REQUIREMENT: Could you please return each line of the data that has the word "this"?

Saved entries:
···
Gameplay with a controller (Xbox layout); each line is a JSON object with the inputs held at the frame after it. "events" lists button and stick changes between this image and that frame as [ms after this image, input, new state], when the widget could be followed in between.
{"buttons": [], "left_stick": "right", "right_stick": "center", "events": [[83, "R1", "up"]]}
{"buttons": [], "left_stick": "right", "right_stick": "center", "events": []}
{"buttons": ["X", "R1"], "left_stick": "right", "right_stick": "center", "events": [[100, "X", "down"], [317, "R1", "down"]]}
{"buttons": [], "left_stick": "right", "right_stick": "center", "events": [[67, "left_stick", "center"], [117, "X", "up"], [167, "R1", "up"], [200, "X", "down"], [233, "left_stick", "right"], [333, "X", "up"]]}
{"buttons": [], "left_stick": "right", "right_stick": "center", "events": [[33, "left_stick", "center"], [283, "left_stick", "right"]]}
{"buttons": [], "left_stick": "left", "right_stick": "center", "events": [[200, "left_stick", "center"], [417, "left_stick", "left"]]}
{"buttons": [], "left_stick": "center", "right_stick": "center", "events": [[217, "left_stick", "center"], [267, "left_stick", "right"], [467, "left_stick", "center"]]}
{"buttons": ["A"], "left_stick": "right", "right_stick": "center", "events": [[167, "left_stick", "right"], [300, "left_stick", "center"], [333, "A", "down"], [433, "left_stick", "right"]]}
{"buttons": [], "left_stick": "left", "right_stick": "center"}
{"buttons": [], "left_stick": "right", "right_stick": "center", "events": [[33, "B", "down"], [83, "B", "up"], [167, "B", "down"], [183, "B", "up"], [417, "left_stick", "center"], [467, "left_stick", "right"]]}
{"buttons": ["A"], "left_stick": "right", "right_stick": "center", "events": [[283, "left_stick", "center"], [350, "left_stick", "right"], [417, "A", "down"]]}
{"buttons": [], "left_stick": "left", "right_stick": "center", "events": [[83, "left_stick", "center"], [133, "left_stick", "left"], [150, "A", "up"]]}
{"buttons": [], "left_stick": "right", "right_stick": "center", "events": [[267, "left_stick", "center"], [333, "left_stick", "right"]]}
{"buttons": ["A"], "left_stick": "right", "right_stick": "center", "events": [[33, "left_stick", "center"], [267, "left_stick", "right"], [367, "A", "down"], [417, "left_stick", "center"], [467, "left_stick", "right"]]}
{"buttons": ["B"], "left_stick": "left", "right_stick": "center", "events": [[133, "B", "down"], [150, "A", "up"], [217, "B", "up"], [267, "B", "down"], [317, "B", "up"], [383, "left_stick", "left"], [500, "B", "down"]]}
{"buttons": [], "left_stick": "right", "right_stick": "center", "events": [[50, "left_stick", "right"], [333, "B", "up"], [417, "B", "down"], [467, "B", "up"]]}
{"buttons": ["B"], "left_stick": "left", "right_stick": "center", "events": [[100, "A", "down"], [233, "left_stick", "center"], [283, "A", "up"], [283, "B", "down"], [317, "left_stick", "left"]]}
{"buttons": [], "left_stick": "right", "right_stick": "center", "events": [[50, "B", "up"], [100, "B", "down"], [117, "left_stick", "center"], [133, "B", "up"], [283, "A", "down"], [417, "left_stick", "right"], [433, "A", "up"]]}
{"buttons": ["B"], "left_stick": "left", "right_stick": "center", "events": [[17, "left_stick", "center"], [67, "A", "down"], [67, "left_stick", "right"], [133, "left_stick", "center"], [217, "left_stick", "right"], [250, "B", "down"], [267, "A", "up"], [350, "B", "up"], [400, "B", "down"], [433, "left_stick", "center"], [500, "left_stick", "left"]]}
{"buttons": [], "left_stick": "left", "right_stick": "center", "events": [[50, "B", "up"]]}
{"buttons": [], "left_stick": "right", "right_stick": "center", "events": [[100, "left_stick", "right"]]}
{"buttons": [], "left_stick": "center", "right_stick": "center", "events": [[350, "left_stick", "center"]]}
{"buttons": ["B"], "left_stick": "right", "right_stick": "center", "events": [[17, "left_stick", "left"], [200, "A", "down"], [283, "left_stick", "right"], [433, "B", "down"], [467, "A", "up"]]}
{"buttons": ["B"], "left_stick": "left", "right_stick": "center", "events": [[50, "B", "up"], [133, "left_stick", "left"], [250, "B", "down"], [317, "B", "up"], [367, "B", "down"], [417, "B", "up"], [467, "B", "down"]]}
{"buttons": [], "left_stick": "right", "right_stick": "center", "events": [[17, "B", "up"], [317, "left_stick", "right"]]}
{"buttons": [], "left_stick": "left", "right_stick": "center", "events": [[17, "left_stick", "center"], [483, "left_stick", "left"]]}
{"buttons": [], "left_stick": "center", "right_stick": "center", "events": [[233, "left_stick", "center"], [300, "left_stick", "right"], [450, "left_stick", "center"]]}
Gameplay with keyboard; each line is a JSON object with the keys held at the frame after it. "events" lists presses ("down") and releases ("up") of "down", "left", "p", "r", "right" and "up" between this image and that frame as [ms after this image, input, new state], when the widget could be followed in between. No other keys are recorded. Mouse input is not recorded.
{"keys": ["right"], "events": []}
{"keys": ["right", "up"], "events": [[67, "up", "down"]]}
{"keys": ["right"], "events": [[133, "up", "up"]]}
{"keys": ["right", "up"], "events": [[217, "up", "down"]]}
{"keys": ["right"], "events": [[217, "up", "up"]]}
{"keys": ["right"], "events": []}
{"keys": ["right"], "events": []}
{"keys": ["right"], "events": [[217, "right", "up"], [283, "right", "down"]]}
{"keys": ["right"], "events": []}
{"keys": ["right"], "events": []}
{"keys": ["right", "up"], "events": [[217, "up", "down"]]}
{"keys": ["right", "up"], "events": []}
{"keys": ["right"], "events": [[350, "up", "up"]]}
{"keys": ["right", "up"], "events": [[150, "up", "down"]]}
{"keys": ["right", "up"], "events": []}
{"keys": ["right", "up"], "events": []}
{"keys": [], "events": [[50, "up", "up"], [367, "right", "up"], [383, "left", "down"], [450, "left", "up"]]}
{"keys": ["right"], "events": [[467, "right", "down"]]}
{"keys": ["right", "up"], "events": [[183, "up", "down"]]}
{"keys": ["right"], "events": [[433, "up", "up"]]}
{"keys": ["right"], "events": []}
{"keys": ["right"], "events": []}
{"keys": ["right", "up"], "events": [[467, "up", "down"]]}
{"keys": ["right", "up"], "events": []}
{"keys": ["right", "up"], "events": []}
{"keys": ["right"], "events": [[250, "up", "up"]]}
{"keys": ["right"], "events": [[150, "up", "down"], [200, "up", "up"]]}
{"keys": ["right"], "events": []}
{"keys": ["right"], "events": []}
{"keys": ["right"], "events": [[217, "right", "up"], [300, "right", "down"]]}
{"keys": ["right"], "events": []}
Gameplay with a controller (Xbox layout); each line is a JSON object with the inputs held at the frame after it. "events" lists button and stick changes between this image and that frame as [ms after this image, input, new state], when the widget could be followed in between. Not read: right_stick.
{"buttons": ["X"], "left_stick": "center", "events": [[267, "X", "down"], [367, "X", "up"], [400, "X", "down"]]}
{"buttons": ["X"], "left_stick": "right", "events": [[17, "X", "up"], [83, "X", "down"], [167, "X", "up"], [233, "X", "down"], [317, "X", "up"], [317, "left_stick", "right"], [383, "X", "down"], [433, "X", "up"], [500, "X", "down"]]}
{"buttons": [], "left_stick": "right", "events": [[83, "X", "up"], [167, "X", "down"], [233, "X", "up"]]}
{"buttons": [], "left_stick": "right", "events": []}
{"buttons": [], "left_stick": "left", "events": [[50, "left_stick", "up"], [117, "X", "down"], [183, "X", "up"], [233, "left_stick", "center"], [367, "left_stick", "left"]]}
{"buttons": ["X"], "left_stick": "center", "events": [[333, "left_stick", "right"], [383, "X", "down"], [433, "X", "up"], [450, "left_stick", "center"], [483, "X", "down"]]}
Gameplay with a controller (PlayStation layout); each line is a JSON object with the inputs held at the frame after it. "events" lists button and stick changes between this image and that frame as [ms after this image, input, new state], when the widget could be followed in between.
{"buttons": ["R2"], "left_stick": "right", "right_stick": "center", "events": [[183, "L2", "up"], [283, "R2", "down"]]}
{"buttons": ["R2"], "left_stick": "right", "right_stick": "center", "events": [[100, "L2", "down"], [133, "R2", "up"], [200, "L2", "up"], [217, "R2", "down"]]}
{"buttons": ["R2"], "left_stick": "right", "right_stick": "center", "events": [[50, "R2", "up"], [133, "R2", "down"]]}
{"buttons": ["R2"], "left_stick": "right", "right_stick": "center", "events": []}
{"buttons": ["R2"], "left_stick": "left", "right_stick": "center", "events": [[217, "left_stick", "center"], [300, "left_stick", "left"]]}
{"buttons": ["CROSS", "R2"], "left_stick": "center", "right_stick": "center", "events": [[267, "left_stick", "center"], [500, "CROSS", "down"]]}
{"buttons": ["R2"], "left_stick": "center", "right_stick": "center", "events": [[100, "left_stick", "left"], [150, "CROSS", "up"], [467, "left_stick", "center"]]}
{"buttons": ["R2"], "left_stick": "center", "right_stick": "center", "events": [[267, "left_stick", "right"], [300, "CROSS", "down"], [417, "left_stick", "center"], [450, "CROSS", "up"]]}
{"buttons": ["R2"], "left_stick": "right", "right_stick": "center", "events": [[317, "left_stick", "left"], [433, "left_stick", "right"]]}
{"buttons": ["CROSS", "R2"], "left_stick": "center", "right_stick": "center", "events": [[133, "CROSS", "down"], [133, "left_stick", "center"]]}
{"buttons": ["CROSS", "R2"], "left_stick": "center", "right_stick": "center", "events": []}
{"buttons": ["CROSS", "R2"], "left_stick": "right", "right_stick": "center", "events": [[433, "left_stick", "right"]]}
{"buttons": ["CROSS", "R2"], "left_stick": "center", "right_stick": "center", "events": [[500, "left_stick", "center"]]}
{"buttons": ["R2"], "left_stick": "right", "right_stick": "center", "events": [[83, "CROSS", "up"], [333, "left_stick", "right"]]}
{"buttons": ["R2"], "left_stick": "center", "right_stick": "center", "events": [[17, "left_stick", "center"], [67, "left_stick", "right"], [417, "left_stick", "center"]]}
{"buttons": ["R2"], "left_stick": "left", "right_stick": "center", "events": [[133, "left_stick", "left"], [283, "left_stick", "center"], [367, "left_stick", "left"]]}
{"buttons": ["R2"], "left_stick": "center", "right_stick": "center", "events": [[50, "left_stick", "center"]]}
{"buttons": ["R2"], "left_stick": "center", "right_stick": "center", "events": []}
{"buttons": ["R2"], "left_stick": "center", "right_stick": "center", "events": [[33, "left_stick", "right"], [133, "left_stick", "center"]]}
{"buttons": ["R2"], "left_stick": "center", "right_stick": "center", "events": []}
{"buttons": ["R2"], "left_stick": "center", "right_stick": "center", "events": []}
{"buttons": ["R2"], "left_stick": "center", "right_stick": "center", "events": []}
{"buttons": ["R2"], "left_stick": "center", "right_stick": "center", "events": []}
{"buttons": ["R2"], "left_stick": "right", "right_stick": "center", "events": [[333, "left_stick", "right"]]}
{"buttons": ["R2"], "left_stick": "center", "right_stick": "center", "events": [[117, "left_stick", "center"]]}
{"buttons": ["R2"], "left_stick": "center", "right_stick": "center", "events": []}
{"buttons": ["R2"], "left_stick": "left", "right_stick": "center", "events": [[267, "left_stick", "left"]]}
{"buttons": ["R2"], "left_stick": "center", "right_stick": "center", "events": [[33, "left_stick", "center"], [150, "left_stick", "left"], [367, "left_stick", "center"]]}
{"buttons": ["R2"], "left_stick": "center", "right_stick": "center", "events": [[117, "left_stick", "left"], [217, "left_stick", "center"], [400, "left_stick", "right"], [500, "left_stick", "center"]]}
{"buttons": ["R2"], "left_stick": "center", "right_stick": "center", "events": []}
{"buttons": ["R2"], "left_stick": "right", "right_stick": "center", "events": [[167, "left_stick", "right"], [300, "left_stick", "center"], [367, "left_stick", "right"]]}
···
RESULT:
Gameplay with a controller (Xbox layout); each line is a JSON object with the inputs held at the frame after it. "events" lists button and stick changes between this image and that frame as [ms after this image, input, new state], when the widget could be followed in between.
Gameplay with keyboard; each line is a JSON object with the keys held at the frame after it. "events" lists presses ("down") and releases ("up") of "down", "left", "p", "r", "right" and "up" between this image and that frame as [ms after this image, input, new state], when the widget could be followed in between. No other keys are recorded. Mouse input is not recorded.
Gameplay with a controller (Xbox layout); each line is a JSON object with the inputs held at the frame after it. "events" lists button and stick changes between this image and that frame as [ms after this image, input, new state], when the widget could be followed in between. Not read: right_stick.
Gameplay with a controller (PlayStation layout); each line is a JSON object with the inputs held at the frame after it. "events" lists button and stick changes between this image and that frame as [ms after this image, input, new state], when the widget could be followed in between.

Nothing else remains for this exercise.